HOW TO COMPLETE THIS TASK » A verbatim copy of the records is required, with all pictures left out.

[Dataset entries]
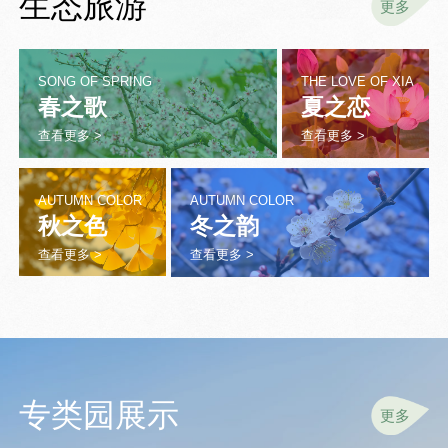
生态旅游
更多
SONG OF SPRING
THE LOVE OF XIA
春之歌
夏之恋
查看更多 >
查看更多 >
AUTUMN COLOR
AUTUMN COLOR
秋之色
冬之韵
查看更多 >
查看更多 >
专类园展示
更多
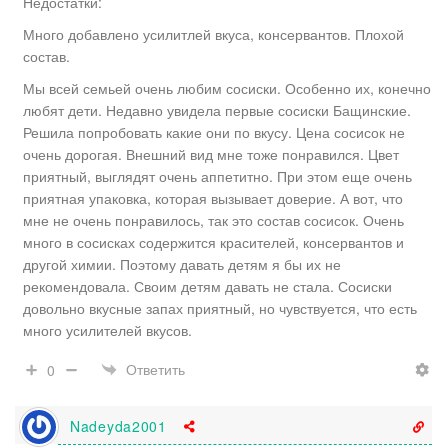
Недостатки:
Много добавлено усилитлей вкуса, консервантов. Плохой
состав.
Мы всей семьей очень любим сосиски. Особенно их, конечно
любят дети. Недавно увидела первые сосиски Бащинские.
Решила попробовать какие они по вкусу. Цена сосисок не
очень дорогая. Внешний вид мне тоже понравился. Цвет
приятный, выглядят очень аппетитно. При этом еще очень
приятная упаковка, которая вызывает доверие. А вот, что
мне не очень понравилось, так это состав сосисок. Очень
много в сосисках содержится красителей, консервантов и
другой химии. Поэтому давать детям я бы их не
рекомендовала. Своим детям давать не стала. Сосиски
довольно вкусные запах приятный, но чувствуется, что есть
много усилителей вкусов.
Ответить
0
Nadeyda2001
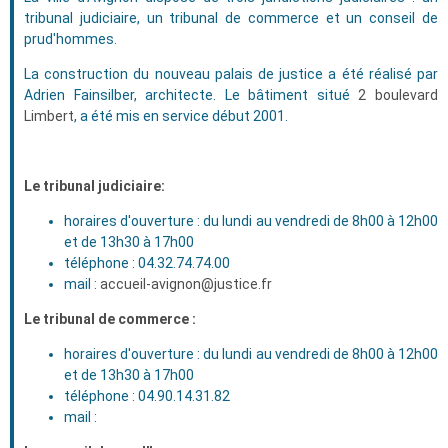
tribunal judiciaire, un tribunal de commerce et un conseil de
prud'hommes.
La construction du nouveau palais de justice a été réalisé par
Adrien Fainsilber, architecte. Le bâtiment situé
2 boulevard
Limbert
, a été mis en service début 2001.
Le tribunal judiciaire:
horaires d'ouverture : du lundi au vendredi de 8h00 à 12h00
et de 13h30 à 17h00
téléphone : 04.32.74.74.00
mail :
accueil-avignon@justice.fr
Le tribunal de commerce :
horaires d'ouverture : du lundi au vendredi de 8h00 à 12h00
et de 13h30 à 17h00
téléphone : 04.90.14.31.82
mail :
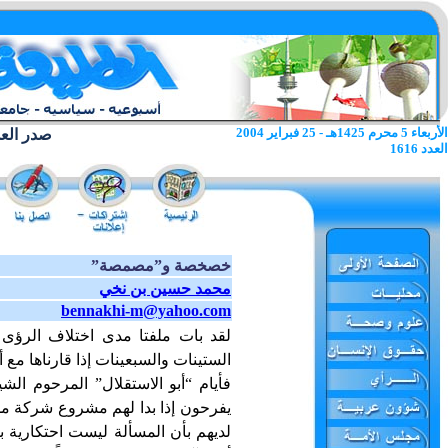
الأربعاء 5 محرم 1425هـ - 25 فبراير 2004
صدر العدد الا
العدد 1616
خصخصة و”مصمصة”
محمد حسين بن نخي
bennakhi-m@yahoo.com
لقد بات ملفتا مدى اختلاف الرؤى ع
الستينات والسبعينات إذا قارناها مع أ
فأيام “أبو الاستقلال” المرحوم الش
يفرحون إذا بدا لهم مشروع شركة مس
لديهم بأن المسألة ليست احتكارية بل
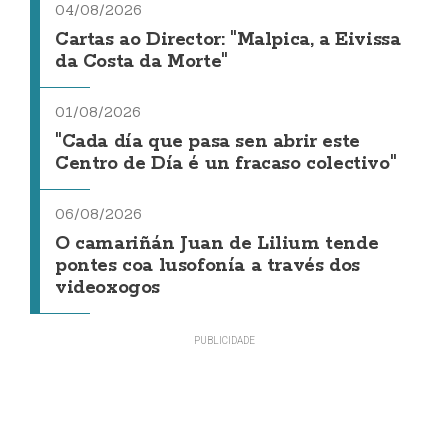
04/08/2026
Cartas ao Director: "Malpica, a Eivissa
da Costa da Morte"
01/08/2026
"Cada día que pasa sen abrir este
Centro de Día é un fracaso colectivo"
06/08/2026
O camariñán Juan de Lilium tende
pontes coa lusofonía a través dos
videoxogos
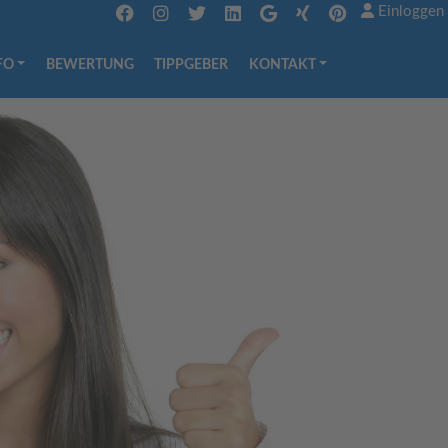
Einloggen
FO
BEWERTUNG
TIPPGEBER
KONTAKT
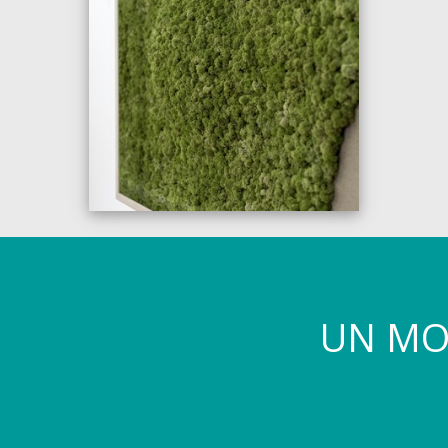
UN MO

EXERCISE RESPONSE »
生态旅游
更多
SONG OF SPRING
THE LOVE OF XIA
春之歌
夏之恋
查看更多 >
查看更多 >
AUTUMN COLOR
AUTUMN COLOR
秋之色
冬之韵
查看更多 >
查看更多 >
专类园展示
更多
Недостатки:
Много добавлено усилитлей вкуса, консервантов. Плохой
состав.
Мы всей семьей очень любим сосиски. Особенно их, конечно
любят дети. Недавно увидела первые сосиски Бащинские.
Решила попробовать какие они по вкусу. Цена сосисок не
очень дорогая. Внешний вид мне тоже понравился. Цвет
приятный, выглядят очень аппетитно. При этом еще очень
приятная упаковка, которая вызывает доверие. А вот, что
мне не очень понравилось, так это состав сосисок. Очень
много в сосисках содержится красителей, консервантов и
другой химии. Поэтому давать детям я бы их не
рекомендовала. Своим детям давать не стала. Сосиски
довольно вкусные запах приятный, но чувствуется, что есть
много усилителей вкусов.
Ответить
0
Nadeyda2001
tribunal judiciaire, un tribunal de commerce et un conseil de
prud'hommes.
La construction du nouveau palais de justice a été réalisé par
Adrien Fainsilber, architecte. Le bâtiment situé
2 boulevard
Limbert
, a été mis en service début 2001.
Le tribunal judiciaire:
horaires d'ouverture : du lundi au vendredi de 8h00 à 12h00
et de 13h30 à 17h00
téléphone : 04.32.74.74.00
mail :
accueil-avignon@justice.fr
Le tribunal de commerce :
horaires d'ouverture : du lundi au vendredi de 8h00 à 12h00
et de 13h30 à 17h00
téléphone : 04.90.14.31.82
mail :
الأربعاء 5 محرم 1425هـ - 25 فبراير 2004
صدر العدد الا
العدد 1616
خصخصة و”مصمصة”
محمد حسين بن نخي
bennakhi-m@yahoo.com
لقد بات ملفتا مدى اختلاف الرؤى ع
الستينات والسبعينات إذا قارناها مع أ
فأيام “أبو الاستقلال” المرحوم الش
يفرحون إذا بدا لهم مشروع شركة مس
لديهم بأن المسألة ليست احتكارية بل
04/08/2026
Cartas ao Director: "Malpica, a Eivissa
da Costa da Morte"
01/08/2026
"Cada día que pasa sen abrir este
Centro de Día é un fracaso colectivo"
06/08/2026
O camariñán Juan de Lilium tende
pontes coa lusofonía a través dos
videoxogos
Einloggen
FO
BEWERTUNG
TIPPGEBER
KONTAKT
UN MO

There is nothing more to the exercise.